Grilled Vegetable Tacos

From late summer to early fall when the garden vegetables are rolling in is a great time to take advantage of your grill to make vegetable tacos.

Grilled Vegetable Tacos
Not only are grilled vegetable tacos pretty healthy for you, they take on a meaty flavor from the grill smoke, especially if you dress them with a bit of smoky, spicy chipotle adobo. I don't know of anyone who would turn down one of these delicious tacos simply because they contain no meat. I could nosh them all day long.

Taco Vegetables
I've used a bunch of different vegetables this summer for tacos including yellow and green summer squash, eggplant, peppers, and onions. This batch was yellow straightneck squash, gray zucchini, a corno di toro-style pepper, and onion. The batch prior to this was yellow crookneck squash, onions, kousa (Lebanese) squash, and graffiti eggplants. Use whatever vegetables you happen to have.

Grilling Vegetables
For my tacos, while the vegetables are grilling, I cut up a tomato or two and add it to a bowl with a good amount of cilantro leaves. Once the vegetables are nicely charred, I chop them and add them to the tomatoes and cilantro, along with a couple tablespoons of spicy chipotle adobo. I give them a good season with salt and pepper and serve them on warmed tortillas with a sprinkle of cotija cheese.

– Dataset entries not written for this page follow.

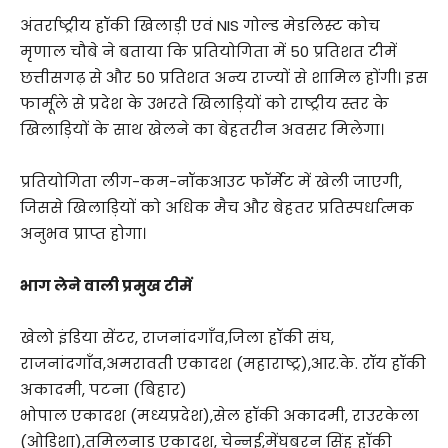
अंतर्राष्ट्रीय हॉकी खिलाड़ी एवं NIS गोल्ड मेडलिस्ट कोच
मृणाल चौबे ने बताया कि प्रतियोगिता में 50 प्रतिशत टीमें
छत्तीसगढ़ से और 50 प्रतिशत अन्य राज्यों से शामिल होंगी। इस
फार्मूले से प्रदेश के उभरते खिलाड़ियों को राष्ट्रीय स्तर के
खिलाड़ियों के साथ खेलने का बेहतरीन अवसर मिलेगा।
प्रतियोगिता लीग-कम-नॉकआउट फॉर्मेट में खेली जाएगी,
जिससे खिलाड़ियों को अधिक मैच और बेहतर प्रतिस्पर्धात्मक
अनुभव प्राप्त होगा।
भाग लेने वाली प्रमुख टीमें
खेलो इंडिया सेंटर, राजनांदगाँव,जिला हॉकी संघ,
राजनांदगाँव,अमरावती एकादश (महाराष्ट्र),आर.के. रॉय हॉकी
अकादमी, पटना (बिहार)
भोपाल एकादश (मध्यप्रदेश),सेल हॉकी अकादमी, राउरकेला
(ओड़िशा),तमिलनाडु एकादश, चेन्नई,मेंघबरन सिंह हॉकी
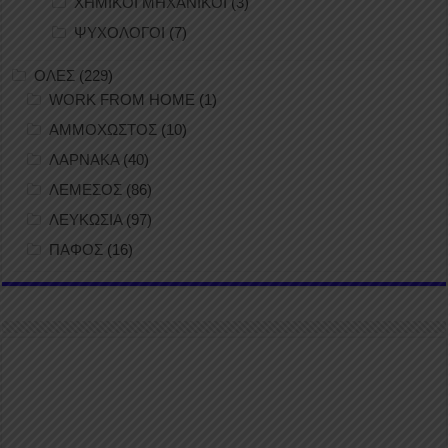
ΧΗΜΙΚΟΙ ΜΗΧΑΝΙΚΟΙ
(3)
ΨΥΧΟΛΟΓΟΙ
(7)
ΟΛΕΣ
(229)
WORK FROM HOME
(1)
ΑΜΜΟΧΩΣΤΟΣ
(10)
ΛΑΡΝΑΚΑ
(40)
ΛΕΜΕΣΟΣ
(86)
ΛΕΥΚΩΣΙΑ
(97)
ΠΑΦΟΣ
(16)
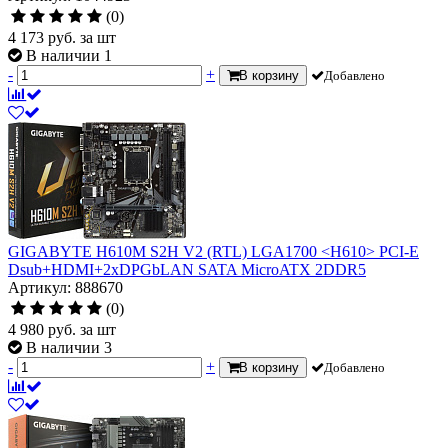
(0)
4 173
руб.
за шт
В наличии 1
-
+
В корзину
Добавлено
GIGABYTE H610M S2H V2 (RTL) LGA1700 <H610> PCI-E
Dsub+HDMI+2xDPGbLAN SATA MicroATX 2DDR5
Артикул: 888670
(0)
4 980
руб.
за шт
В наличии 3
-
+
В корзину
Добавлено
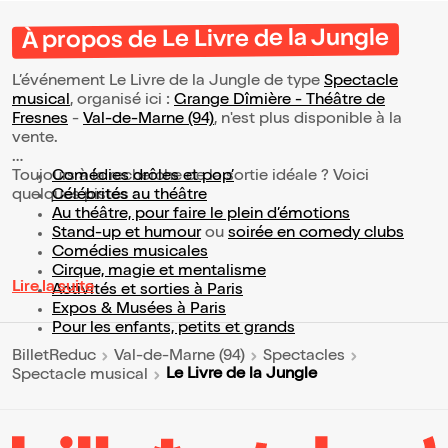
À propos de Le Livre de la Jungle
L’événement Le Livre de la Jungle de type
Spectacle
musical
, organisé ici :
Grange Dîmière - Théâtre de
Fresnes
-
Val-de-Marne (94)
, n'est plus disponible à la
vente.
Toujours à la recherche de la sortie idéale ? Voici
Comédies drôles et pop’
quelques pistes :
Célébrités au théâtre
Au théâtre, pour faire le plein d’émotions
Stand-up et humour
ou
soirée en comedy clubs
Comédies musicales
Cirque, magie et mentalisme
Lire la suite
Activités et sorties à Paris
Expos & Musées à Paris
Pour les enfants, petits et grands
BilletReduc
Val-de-Marne (94)
Spectacles
Le Livre de la Jungle
Spectacle musical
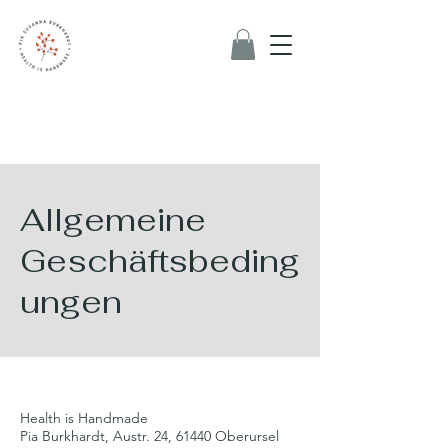
Allgemeine
Geschäftsbeding
ungen
Health is Handmade
Pia Burkhardt, Austr. 24, 61440 Oberursel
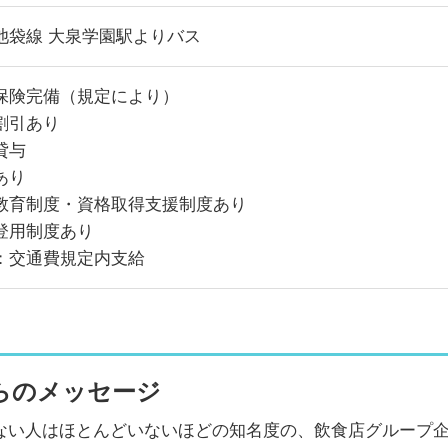
池袋線 大泉学園駅よりバス
保険完備（規定により）
割引あり
貸与
あり
教育制度・資格取得支援制度あり
登用制度あり
：交通費規定内支給
らのメッセージ
ない人はほとんどいないほどの知名度の、飲食店グループ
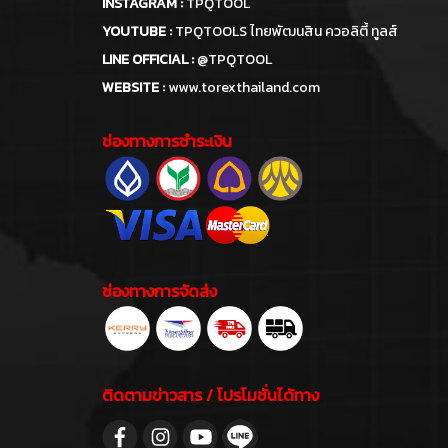
INSTAGRAM :
TPQTOOL
YOUTUBE :
TPQTOOLS ไทยพัฒนสิน ควอลิตี้ ทูลส์
LINE OFFICIAL :
@TPQTOOL
WEBSITE :
www.torexthailand.com
ช่องทางการชำระเงิน
ช่องทางการจัดส่ง
ติดตามข่าวสาร / โปรโมชั่นได้ทาง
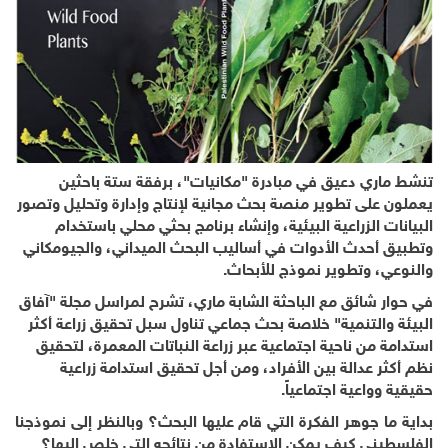
تنشط ماري دعيق في مبادرة "مكانيات"، برفقة ستة باحثين
يعملون
على تطوير منصة بحث مجانية لإنتاج وإدارة وتحليل وتصور
البيانات الزراعية البيئية، وإنشاء برنامج بحثي محلي باستخدام
وتطبيق أحدث الأدوات في أساليب البحث الميداني، والجيومكاني
والنوعي، وتطوير نموذج للأبحاث.
في حوار شائق مع
الباحثة الشابة ماري، تشرح لمراسل مجلة "آفاق
البيئة والتنمية" خلاصة بحث جماعي تناول سبل تحقيق زراعة أكثر
استدامة من ناحية اجتماعية عبر زراعة النباتات المعمرة، لتحقيق
نظم أكثر عدالة بين الأفراد، ومن أجل تحقيق استدامة زراعية
حقيقية وواعية اجتماعياً.
بداية ما جوهر الفكرة التي قام عليها البحث؟ وبالنظر إلى نموذجنا
الفلسطيني كيف يمكن الاستفادة من نتائجه التي خلص إليها؟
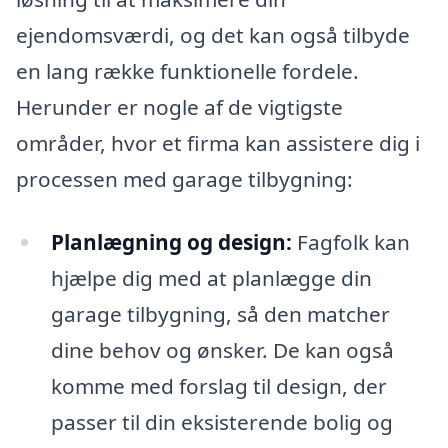
ejendomsværdi, og det kan også tilbyde
en lang række funktionelle fordele.
Herunder er nogle af de vigtigste
områder, hvor et firma kan assistere dig i
processen med garage tilbygning:
Planlægning og design:
Fagfolk kan
hjælpe dig med at planlægge din
garage tilbygning, så den matcher
dine behov og ønsker. De kan også
komme med forslag til design, der
passer til din eksisterende bolig og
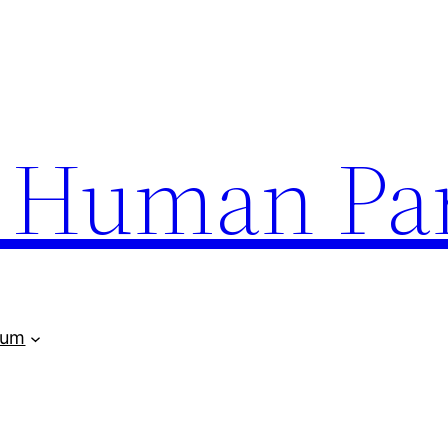
uman Par
rum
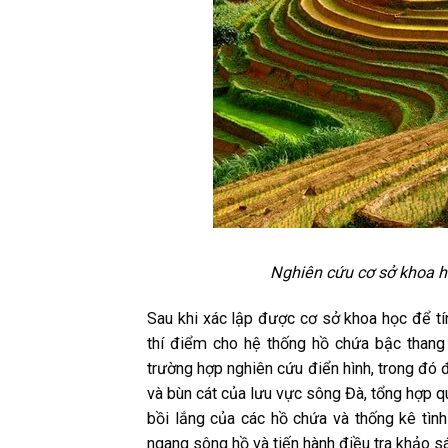
Nghiên cứu cơ sở khoa h
Sau khi xác lập được cơ sở khoa học để tí
thí điểm cho hệ thống hồ chứa bậc than
trường hợp nghiên cứu điển hình, trong đó đ
và bùn cát của lưu vực sông Đà, tổng hợp q
bồi lắng của các hồ chứa và thống kê tình 
ngang sông hồ và tiến hành điều tra khảo s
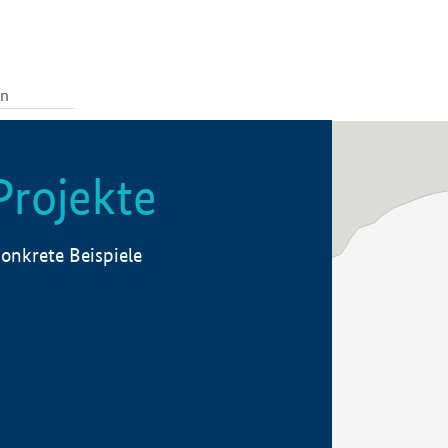
Projekte
onkrete Beispiele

Do Your Onions Fall Apart on the Grill?
Perfectly Grilled Onion
If you're bothered by the onions on your grill falling apart and falling through the grill bars or just making a mess on the grill, you can short-circuit this by running a skewer through the onion slabs as you see above. It really helps if you use flat skewers rather than round ones; the onions won't spin on flat skewers.